• WORK REQUEST:
For each line below that contains the word "mouse", make a copy.
□ □ □ □ □ □ □
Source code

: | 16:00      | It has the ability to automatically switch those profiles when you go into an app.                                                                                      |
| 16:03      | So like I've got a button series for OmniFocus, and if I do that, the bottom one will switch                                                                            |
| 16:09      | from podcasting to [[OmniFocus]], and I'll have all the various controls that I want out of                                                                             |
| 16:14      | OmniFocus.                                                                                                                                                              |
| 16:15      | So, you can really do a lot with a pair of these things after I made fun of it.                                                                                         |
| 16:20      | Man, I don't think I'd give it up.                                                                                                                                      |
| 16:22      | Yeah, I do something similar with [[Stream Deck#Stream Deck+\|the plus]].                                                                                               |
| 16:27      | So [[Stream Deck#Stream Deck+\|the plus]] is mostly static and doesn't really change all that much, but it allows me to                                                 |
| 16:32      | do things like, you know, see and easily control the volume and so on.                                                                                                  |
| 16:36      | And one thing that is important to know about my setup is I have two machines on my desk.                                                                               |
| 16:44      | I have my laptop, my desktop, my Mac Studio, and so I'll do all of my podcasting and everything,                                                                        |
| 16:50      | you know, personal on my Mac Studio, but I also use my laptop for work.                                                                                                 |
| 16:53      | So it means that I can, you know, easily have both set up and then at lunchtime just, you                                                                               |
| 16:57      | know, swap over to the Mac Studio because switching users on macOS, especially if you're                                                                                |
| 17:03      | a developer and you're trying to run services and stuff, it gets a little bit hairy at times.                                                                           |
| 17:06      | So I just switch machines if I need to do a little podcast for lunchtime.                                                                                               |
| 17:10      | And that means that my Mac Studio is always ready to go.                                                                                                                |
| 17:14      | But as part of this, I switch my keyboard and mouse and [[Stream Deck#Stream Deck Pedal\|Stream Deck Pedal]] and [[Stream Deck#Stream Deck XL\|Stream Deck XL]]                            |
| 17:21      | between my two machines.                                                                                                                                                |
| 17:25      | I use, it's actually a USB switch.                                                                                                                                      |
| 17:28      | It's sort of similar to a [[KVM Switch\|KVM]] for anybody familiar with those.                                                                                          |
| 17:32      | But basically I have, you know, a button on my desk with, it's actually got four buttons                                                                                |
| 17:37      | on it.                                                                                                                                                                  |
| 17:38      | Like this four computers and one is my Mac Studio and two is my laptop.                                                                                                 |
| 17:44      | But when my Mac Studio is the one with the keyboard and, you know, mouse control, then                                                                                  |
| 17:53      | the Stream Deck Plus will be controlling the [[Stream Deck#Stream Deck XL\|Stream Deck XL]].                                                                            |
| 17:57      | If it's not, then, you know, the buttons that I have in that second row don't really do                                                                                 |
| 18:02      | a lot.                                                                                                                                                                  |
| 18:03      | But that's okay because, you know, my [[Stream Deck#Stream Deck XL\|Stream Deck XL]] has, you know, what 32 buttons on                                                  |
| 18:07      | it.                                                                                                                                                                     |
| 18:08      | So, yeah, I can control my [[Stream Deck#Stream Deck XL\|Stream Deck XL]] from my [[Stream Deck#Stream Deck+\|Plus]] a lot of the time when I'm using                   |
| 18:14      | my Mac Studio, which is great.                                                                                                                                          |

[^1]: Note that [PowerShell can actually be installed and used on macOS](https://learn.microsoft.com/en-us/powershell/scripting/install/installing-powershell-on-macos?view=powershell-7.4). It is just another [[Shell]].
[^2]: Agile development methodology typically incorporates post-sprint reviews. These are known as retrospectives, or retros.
□ □ □ □ □ □ □
• SOLUTION BELOW:
| 17:14      | But as part of this, I switch my keyboard and mouse and [[Stream Deck#Stream Deck Pedal\|Stream Deck Pedal]] and [[Stream Deck#Stream Deck XL\|Stream Deck XL]]                            |
| 17:44      | But when my Mac Studio is the one with the keyboard and, you know, mouse control, then                                                                                  |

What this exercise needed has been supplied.